The nation’s commercial and military strength
The Panama Canal was the most expensive American public works project of its time in 1914 with an estimated cost of $302 million. The U.S. took over the project from France, which began it in 1881 and withdrew in 1889 due to engineering problems and high mortality rates from disease. It’s estimated that more than 22,000 people died during the French period.
While the unfinished canal sat idle, the Walker Commission under President McKinley favored a new canal in Nicaragua. But that all changed when McKinley was assassinated on September 14, 1901 and succeeded by Theodore Roosevelt.

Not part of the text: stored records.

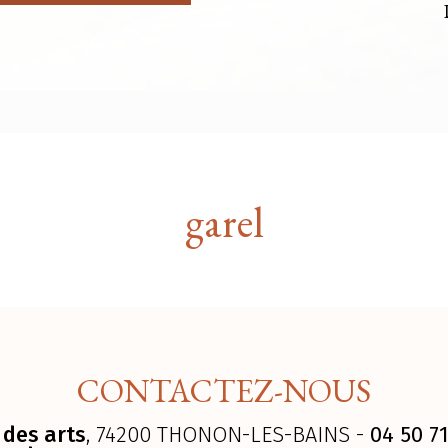
garel
CONTACTEZ-NOUS
 des arts
, 74200 THONON-LES-BAINS -
04 50 71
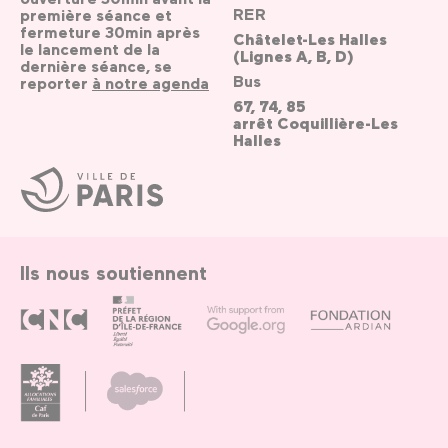
RER
première séance et
fermeture 30min après
Châtelet-Les Halles
le lancement de la
(Lignes A, B, D)
dernière séance, se
Bus
reporter
à notre agenda
67, 74, 85
arrêt Coquillière-Les
Halles
Ville
de
Paris
Ils nous soutiennent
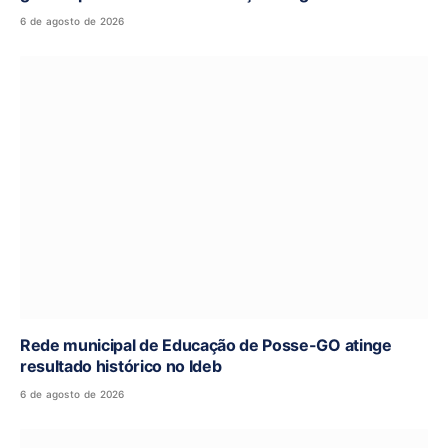
6 de agosto de 2026
Rede municipal de Educação de Posse-GO atinge
resultado histórico no Ideb
6 de agosto de 2026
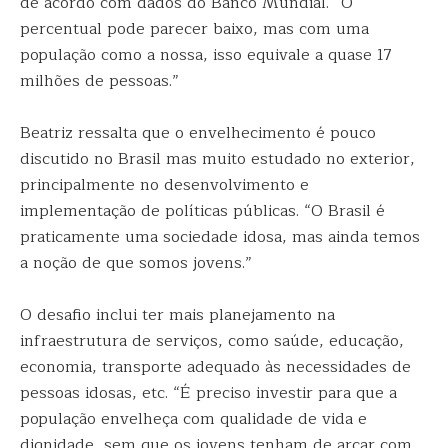
de acordo com dados do Banco Mundial. “O
percentual pode parecer baixo, mas com uma
população como a nossa, isso equivale a quase 17
milhões de pessoas.”
Beatriz ressalta que o envelhecimento é pouco
discutido no Brasil mas muito estudado no exterior,
principalmente no desenvolvimento e
implementação de políticas públicas. “O Brasil é
praticamente uma sociedade idosa, mas ainda temos
a noção de que somos jovens.”
O desafio inclui ter mais planejamento na
infraestrutura de serviços, como saúde, educação,
economia, transporte adequado às necessidades de
pessoas idosas, etc. “É preciso investir para que a
população envelheça com qualidade de vida e
dignidade, sem que os jovens tenham de arcar com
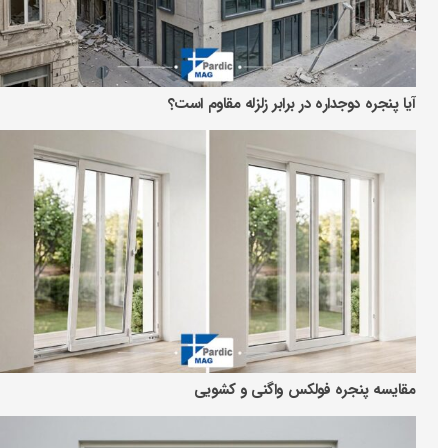
آیا پنجره دوجداره در برابر زلزله مقاوم است؟
مقایسه پنجره فولکس واگنی و کشویی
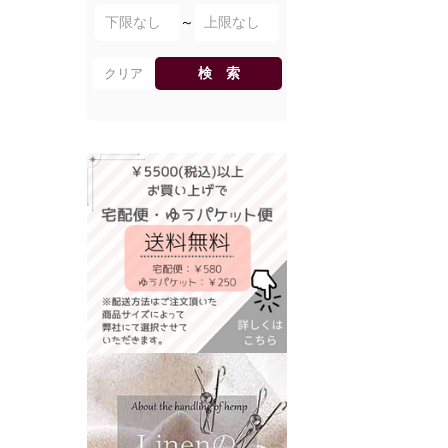
～
検 索
クリア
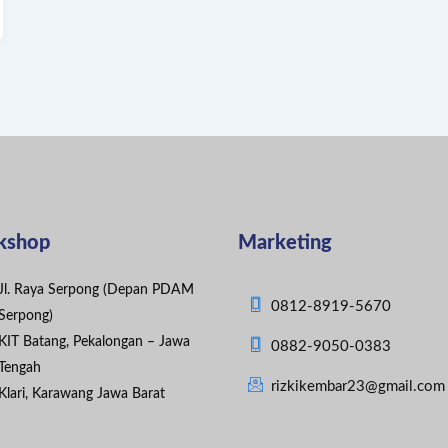
kshop
Marketing
Jl. Raya Serpong (Depan PDAM
0812-8919-5670
Serpong)
KIT Batang, Pekalongan – Jawa
0882-9050-0383
Tengah
rizkikembar23@gmail.com
Klari, Karawang Jawa Barat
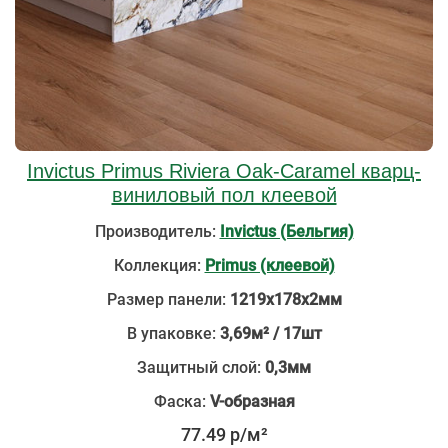
Invictus Primus Riviera Oak-Caramel кварц-
виниловый пол клеевой
Производитель:
Invictus (Бельгия)
Коллекция:
Primus (клеевой)
Размер панели:
1219х178х2мм
В упаковке:
3,69м² / 17шт
Защитный слой:
0,3мм
Фаска:
V-образная
77.49 р/м²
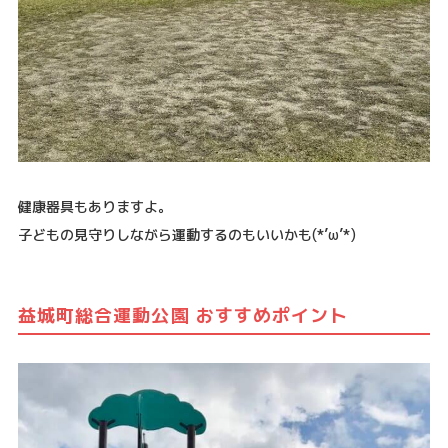
健康器具もありますよ。
子どもの見守りしながら運動するのもいいかも(*’ω’*)
益城町総合運動公園 おすすめポイント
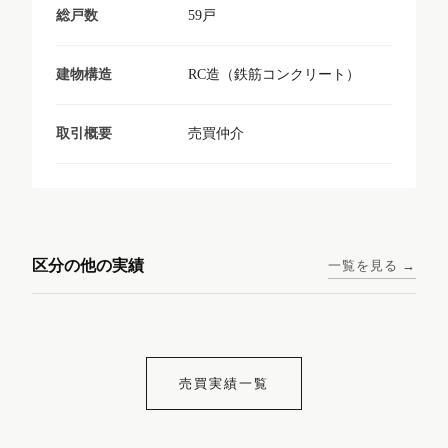
59戸
総戸数
RC造（鉄筋コンクリート）
建物構造
売買仲介
取引概要
東京メトロ日比谷線 / 入谷駅
大阪メトロ谷町線 / 四天王寺
西鉄天神大牟田線 / 大橋駅 徒
西鉄天神大牟田線 / 西鉄平尾
徒歩1分
前夕陽ヶ丘駅 徒歩4分
区分の他の実績
一覧を見る →
歩9分
駅 徒歩6分
コンシェリア東京入谷
ラナップスクエア四天
ランディックO2227
ランディックO2239
ステーションフロント
王寺
売買実績一覧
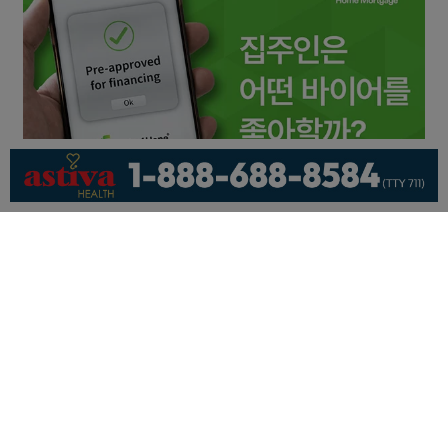
회사소개
개인정보취급방침
이용 약관
광고문의
기사제보
페이스북
유튜브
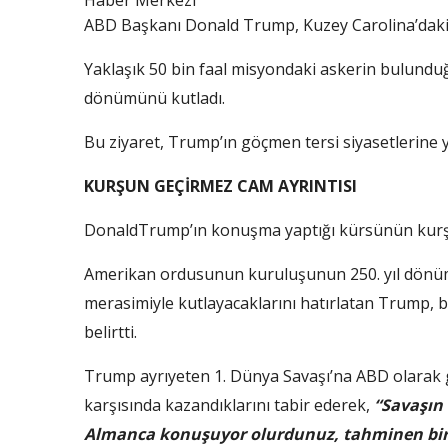
Haber Merkezi
ABD Başkanı Donald Trump, Kuzey Carolina’daki 
Yaklaşık 50 bin faal misyondaki askerin bulundu
dönümünü kutladı.
Bu ziyaret, Trump’ın göçmen tersi siyasetlerine yö
KURŞUN GEÇİRMEZ CAM AYRINTISI
DonaldTrump’ın konuşma yaptığı kürsünün kurşun
Amerikan ordusunun kuruluşunun 250. yıl dönüm
merasimiyle kutlayacaklarını hatırlatan Trump,
belirtti.
Trump ayrıyeten 1. Dünya Savaşı’na ABD olarak 
karşısında kazandıklarını tabir ederek,
“Savaşın 
Almanca konuşuyor olurdunuz, tahminen biraz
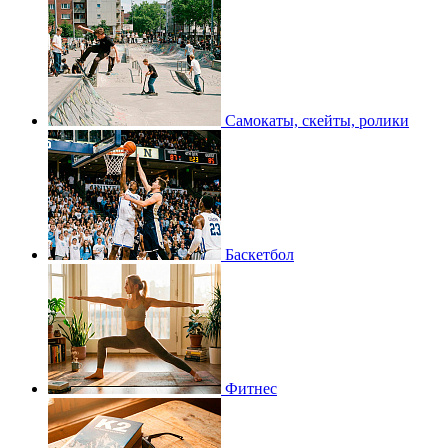
Самокаты, скейты, ролики
Баскетбол
Фитнес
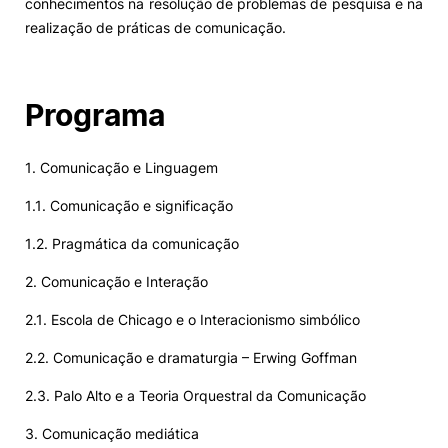
conhecimentos na resolução de problemas de pesquisa e na
realização de práticas de comunicação.
Programa
1. Comunicação e Linguagem
1.1. Comunicação e significação
1.2. Pragmática da comunicação
2. Comunicação e Interação
2.1. Escola de Chicago e o Interacionismo simbólico
2.2. Comunicação e dramaturgia – Erwing Goffman
2.3. Palo Alto e a Teoria Orquestral da Comunicação
3. Comunicação mediática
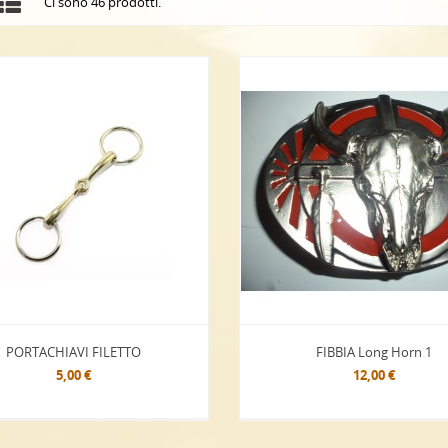
Ci sono 46 prodotti.
PORTACHIAVI FILETTO
FIBBIA Long Horn 1
5,00 €
12,00 €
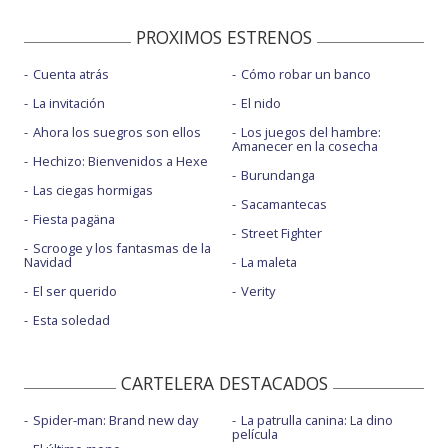
PROXIMOS ESTRENOS
Cuenta atrás
Cómo robar un banco
La invitación
El nido
Ahora los suegros son ellos
Los juegos del hambre:
Amanecer en la cosecha
Hechizo: Bienvenidos a Hexe
Burundanga
Las ciegas hormigas
Sacamantecas
Fiesta pagäna
Street Fighter
Scrooge y los fantasmas de la
Navidad
La maleta
El ser querido
Verity
Esta soledad
CARTELERA DESTACADOS
Spider-man: Brand new day
La patrulla canina: La dino
película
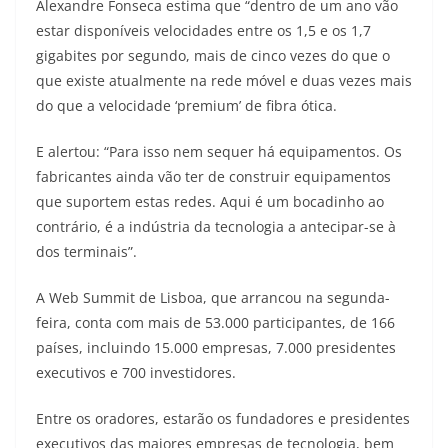
Alexandre Fonseca estima que “dentro de um ano vão
estar disponíveis velocidades entre os 1,5 e os 1,7
gigabites por segundo, mais de cinco vezes do que o
que existe atualmente na rede móvel e duas vezes mais
do que a velocidade ‘premium’ de fibra ótica.
E alertou: “Para isso nem sequer há equipamentos. Os
fabricantes ainda vão ter de construir equipamentos
que suportem estas redes. Aqui é um bocadinho ao
contrário, é a indústria da tecnologia a antecipar-se à
dos terminais”.
A Web Summit de Lisboa, que arrancou na segunda-
feira, conta com mais de 53.000 participantes, de 166
países, incluindo 15.000 empresas, 7.000 presidentes
executivos e 700 investidores.
Entre os oradores, estarão os fundadores e presidentes
executivos das maiores empresas de tecnologia, bem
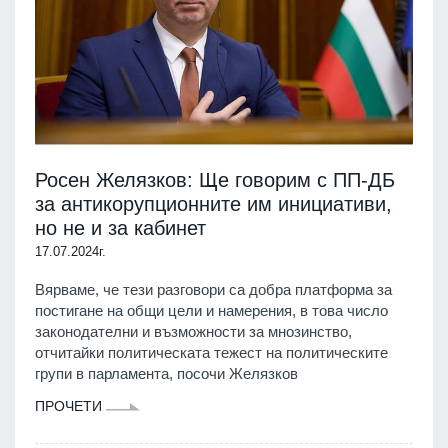
Росен Желязков: Ще говорим с ПП-ДБ
за антикорупционните им инициативи,
но не и за кабинет
17.07.2024г.
Вярваме, че тези разговори са добра платформа за
постигане на общи цели и намерения, в това число
законодателни и възможности за мнозинство,
отчитайки политическата тежест на политическите
групи в парламента, посочи Желязков
ПРОЧЕТИ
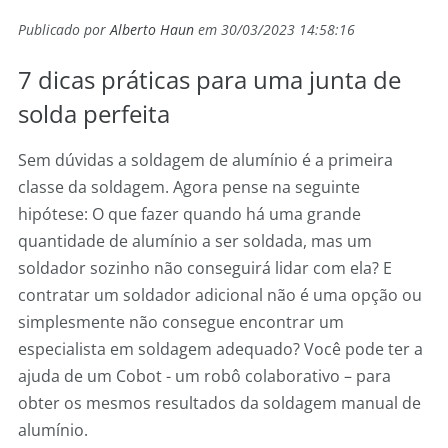
Publicado por
Alberto Haun
em 30/03/2023 14:58:16
7 dicas práticas para uma junta de
solda perfeita
Sem dúvidas a soldagem de alumínio é a primeira
classe da soldagem. Agora pense na seguinte
hipótese: O que fazer quando há uma grande
quantidade de alumínio a ser soldada, mas um
soldador sozinho não conseguirá lidar com ela? E
contratar um soldador adicional não é uma opção ou
simplesmente não consegue encontrar um
especialista em soldagem adequado? Você pode ter a
ajuda de um Cobot - um robô colaborativo – para
obter os mesmos resultados da soldagem manual de
alumínio.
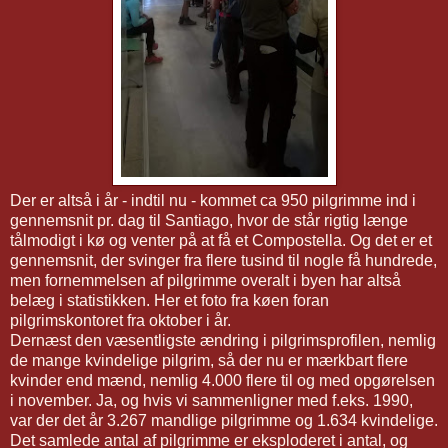
Der er altså i år - indtil nu - kommet ca 950 pilgrimme ind i
gennemsnit pr. dag til Santiago, hvor de står rigtig længe
tålmodigt i kø og venter på at få et Compostella. Og det er et
gennemsnit, der svinger fra flere tusind til nogle få hundrede,
men fornemmelsen af pilgrimme overalt i byen har altså
belæg i statistikken. Her et foto fra køen foran
pilgrimskontoret fra oktober i år.
Dernæst den væsentligste ændring i pilgrimsprofilen, nemlig
de mange kvindelige pilgrim, så der nu er mærkbart flere
kvinder end mænd, nemlig 4.000 flere til og med opgørelsen
i november. Ja, og hvis vi sammenligner med f.eks. 1990,
var der det år 3.267 mandlige pilgrimme og 1.634 kvindelige.
Det samlede antal af pilgrimme er eksploderet i antal, og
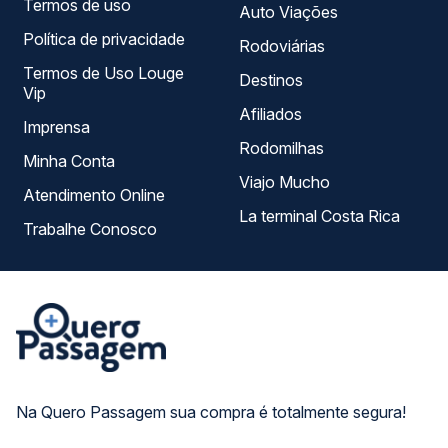
Termos de uso
Auto Viações
Política de privacidade
Rodoviárias
Termos de Uso Louge
Destinos
Vip
Afiliados
Imprensa
Rodomilhas
Minha Conta
Viajo Mucho
Atendimento Online
La terminal Costa Rica
Trabalhe Conosco
Na Quero Passagem sua compra é totalmente segura!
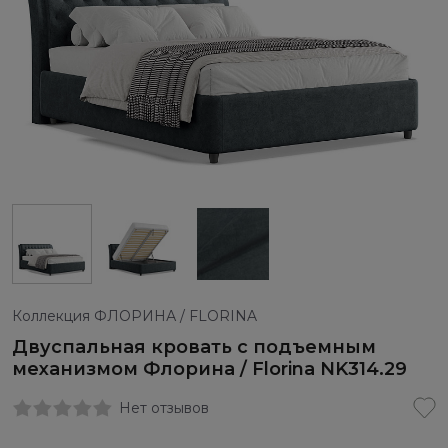
Коллекция ФЛОРИНА / FLORINA
Двуспальная кровать с подъемным
механизмом Флорина / Florina NK314.29
Нет отзывов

President Roosevelt was a firm believer in the strategic vision of Admiral Alfred Thayer Mahan, who expounded in his 1890 classic, The Influence of Sea Power upon History, that supremacy at sea was essential for the nation’s commercial and military strength. He had no doubt that, by completing the canal, the U.S. would have tactical superiority over the oceans surrounding its coastlines.
About 56,000 workers were employed by the U.S. from 1904 until August 15, 1914, when the canal opened. During the ten years of construction 5,609 workers died from accidents and disease, but the achievement of opening the 48-mile (77 km) canal through the Isthmus of Panama forever changed ocean transportation by eliminating the need to sail around Cape Horn to get from one ocean to the other.